Your objective.
Copy, exactly and without additions, every line in the records below from the one holding "for Self-Sovereign Identity." through the one holding "enables optional selling", both ends included.

Supplied data: Begin

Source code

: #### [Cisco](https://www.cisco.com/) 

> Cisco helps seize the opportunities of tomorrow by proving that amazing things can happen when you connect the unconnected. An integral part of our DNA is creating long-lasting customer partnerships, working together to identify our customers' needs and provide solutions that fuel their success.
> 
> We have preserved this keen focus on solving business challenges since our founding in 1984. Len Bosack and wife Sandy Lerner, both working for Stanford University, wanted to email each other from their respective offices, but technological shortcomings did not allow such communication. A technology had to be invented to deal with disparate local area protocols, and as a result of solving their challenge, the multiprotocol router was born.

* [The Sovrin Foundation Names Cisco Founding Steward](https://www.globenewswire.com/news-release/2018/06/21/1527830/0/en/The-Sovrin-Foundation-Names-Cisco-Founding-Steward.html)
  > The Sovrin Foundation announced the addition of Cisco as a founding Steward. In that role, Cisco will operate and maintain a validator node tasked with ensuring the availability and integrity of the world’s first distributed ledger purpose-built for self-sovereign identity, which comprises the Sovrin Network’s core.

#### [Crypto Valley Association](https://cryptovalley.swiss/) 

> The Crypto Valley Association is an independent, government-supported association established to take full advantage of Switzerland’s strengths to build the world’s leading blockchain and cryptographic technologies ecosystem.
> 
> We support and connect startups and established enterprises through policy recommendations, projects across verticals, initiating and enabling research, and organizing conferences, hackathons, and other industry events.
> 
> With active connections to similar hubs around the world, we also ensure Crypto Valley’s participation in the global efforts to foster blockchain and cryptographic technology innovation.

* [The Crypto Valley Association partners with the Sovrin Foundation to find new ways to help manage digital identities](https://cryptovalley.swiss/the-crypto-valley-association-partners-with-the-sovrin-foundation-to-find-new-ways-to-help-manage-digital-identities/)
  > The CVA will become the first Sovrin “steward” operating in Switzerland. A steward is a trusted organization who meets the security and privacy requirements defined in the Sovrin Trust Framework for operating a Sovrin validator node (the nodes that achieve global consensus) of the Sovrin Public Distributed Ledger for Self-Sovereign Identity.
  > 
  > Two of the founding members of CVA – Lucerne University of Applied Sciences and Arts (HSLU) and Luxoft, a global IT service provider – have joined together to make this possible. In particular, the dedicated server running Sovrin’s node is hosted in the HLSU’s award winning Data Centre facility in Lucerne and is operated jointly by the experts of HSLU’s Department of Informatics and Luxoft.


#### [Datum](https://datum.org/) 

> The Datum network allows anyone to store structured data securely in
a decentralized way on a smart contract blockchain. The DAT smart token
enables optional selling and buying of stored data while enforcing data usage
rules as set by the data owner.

Supplied data: End

Your solution.
  > The CVA will become the first Sovrin “steward” operating in Switzerland. A steward is a trusted organization who meets the security and privacy requirements defined in the Sovrin Trust Framework for operating a Sovrin validator node (the nodes that achieve global consensus) of the Sovrin Public Distributed Ledger for Self-Sovereign Identity.
  > 
  > Two of the founding members of CVA – Lucerne University of Applied Sciences and Arts (HSLU) and Luxoft, a global IT service provider – have joined together to make this possible. In particular, the dedicated server running Sovrin’s node is hosted in the HLSU’s award winning Data Centre facility in Lucerne and is operated jointly by the experts of HSLU’s Department of Informatics and Luxoft.


#### [Datum](https://datum.org/) 

> The Datum network allows anyone to store structured data securely in
a decentralized way on a smart contract blockchain. The DAT smart token
enables optional selling and buying of stored data while enforcing data usage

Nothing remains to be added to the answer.